[[ Exercise passage open ]]

# Custom airbrushed helmet



## Airborne2504 (Jul 11, 2008)

My friend here in C-Springs does his own airbrushing, and is pretty much self taught. I had him airbrush my helmet with a design that I came up with, kinda representing my service in the Army. Alpha Company Black Hearts, 2/504 Parachute Infantry Regiment ("Strike Hold"= Unit Crest), 82d Airborne Division.

Just thought I'd share some pics of it with all of ya here on the buzz. A little something for the "off-season." Enjoy! These pics don't do his work justice, I had to use artificial light and a flash to capture the details. The sun was setting...so...here's what I got.

If you all like the work, and would like to get yours done too, let me know, I'll get his info for ya!


----------



## Airborne2504 (Jul 11, 2008)

Oh, and the big circular glare is the reflection of the lamp...I'll try to get better pics tomorrow when the sun is out.


----------



## Theophilus (Mar 11, 2008)

I really like the ghost flames. H-Minus! :mrgreen:

He lays down good paint. I was wondering when we would finally see it.


----------



## Airborne2504 (Jul 11, 2008)

Theophilus said:


> I really like the ghost flames. H-Minus! :mrgreen:
> 
> He lays down good paint. I was wondering when we would finally see it.


I'll bring it to the pool session tomorrow so that you guys can see it up close! The flames really "pop" when the sun hits it! He used 4 coats of clear-coat, and he used the best he could get, pretty much the same clearcoat they use on cars and vehicles.


----------



## 1whitewattafoo (Nov 25, 2007)

whats that cost to get a 40.00 pro tec painted like that??


----------



## Airborne2504 (Jul 11, 2008)

1whitewattafoo said:


> whats that cost to get a 40.00 pro tec painted like that??


He only charged me $60. That didn't even cover the cost of his materials that he had to order. Took him about 2 weeks to finish it, mostly b/c he's doing it out of his garage and needed good weather for parts of it. He does not have a heater in his garage to do it in the cold.


----------



## CO_Patrick (Feb 22, 2008)

*Looks sweet. Make sure not to bang it up in the pool so I can see it sometime while it still looks nice.*


----------



## hapypadler (Sep 7, 2007)

*i like this one*

not on me of course.


----------



## Airborne2504 (Jul 11, 2008)

Hapypadler, that is hilarious! Where'd you find that one at?

Patrick, for sure man! I'm not gonna wear it in the pool. I'm going on a Westwater trip this comming weekend, it has a lot of water, so I don't think rocks will be much of an issue there...unless I somehow manage to scrape along the canyon walls! HAHA!


----------



## hapypadler (Sep 7, 2007)

*think it was rudefun.com,.*

which is what about everyone would call "adult". lots of funny pics


----------

[[ Exercise passage closed ]]

◆ Task goal
Reproduce the helmet thread word for word, from "My friend here" up to and including "sun is out.".

[[ Data open ]]

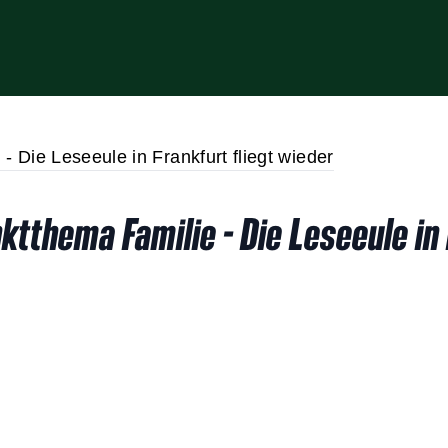
tthema Familie - Die Leseeule in 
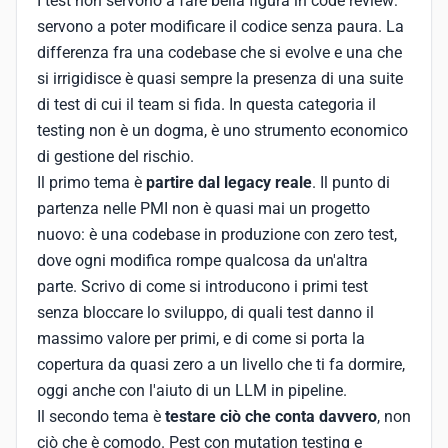
I test non servono a fare bella figura in code review:
servono a poter modificare il codice senza paura. La
differenza fra una codebase che si evolve e una che
si irrigidisce è quasi sempre la presenza di una suite
di test di cui il team si fida. In questa categoria il
testing non è un dogma, è uno strumento economico
di gestione del rischio.
Il primo tema è
partire dal legacy reale
. Il punto di
partenza nelle PMI non è quasi mai un progetto
nuovo: è una codebase in produzione con zero test,
dove ogni modifica rompe qualcosa da un'altra
parte. Scrivo di come si introducono i primi test
senza bloccare lo sviluppo, di quali test danno il
massimo valore per primi, e di come si porta la
copertura da quasi zero a un livello che ti fa dormire,
oggi anche con l'aiuto di un LLM in pipeline.
Il secondo tema è
testare ciò che conta davvero
, non
ciò che è comodo. Pest con mutation testing e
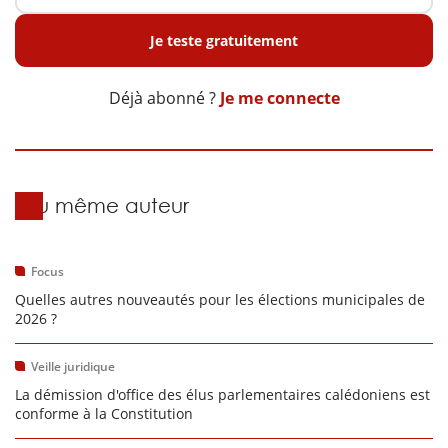
Je teste gratuitement
Déjà abonné ?
Je me connecte
Du même auteur
Focus
Quelles autres nouveautés pour les élections municipales de
2026 ?
Veille juridique
La démission d'office des élus parlementaires calédoniens est
conforme à la Constitution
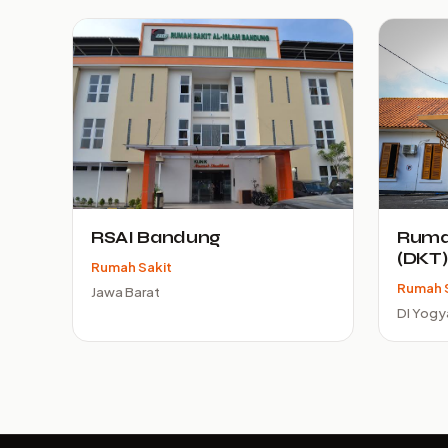
RSAI Bandung
Rumah
(DKT)
Rumah Sakit
Rumah 
Jawa Barat
DI Yogy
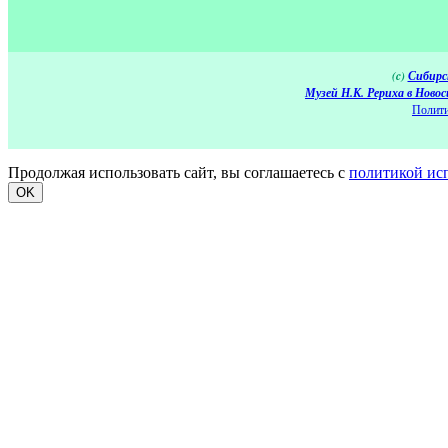
(c)
Сибирс
Музей Н.К. Рериха в Новос
Полити
Продолжая использовать сайт, вы соглашаетесь с
политикой ис
OK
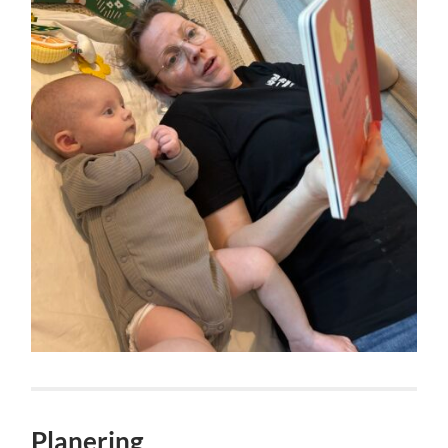
Planering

[[ Data closed ]]

◆ Exercise output
My friend here in C-Springs does his own airbrushing, and is pretty much self taught. I had him airbrush my helmet with a design that I came up with, kinda representing my service in the Army. Alpha Company Black Hearts, 2/504 Parachute Infantry Regiment ("Strike Hold"= Unit Crest), 82d Airborne Division.

Just thought I'd share some pics of it with all of ya here on the buzz. A little something for the "off-season." Enjoy! These pics don't do his work justice, I had to use artificial light and a flash to capture the details. The sun was setting...so...here's what I got.

If you all like the work, and would like to get yours done too, let me know, I'll get his info for ya!


----------



## Airborne2504 (Jul 11, 2008)

Oh, and the big circular glare is the reflection of the lamp...I'll try to get better pics tomorrow when the sun is out.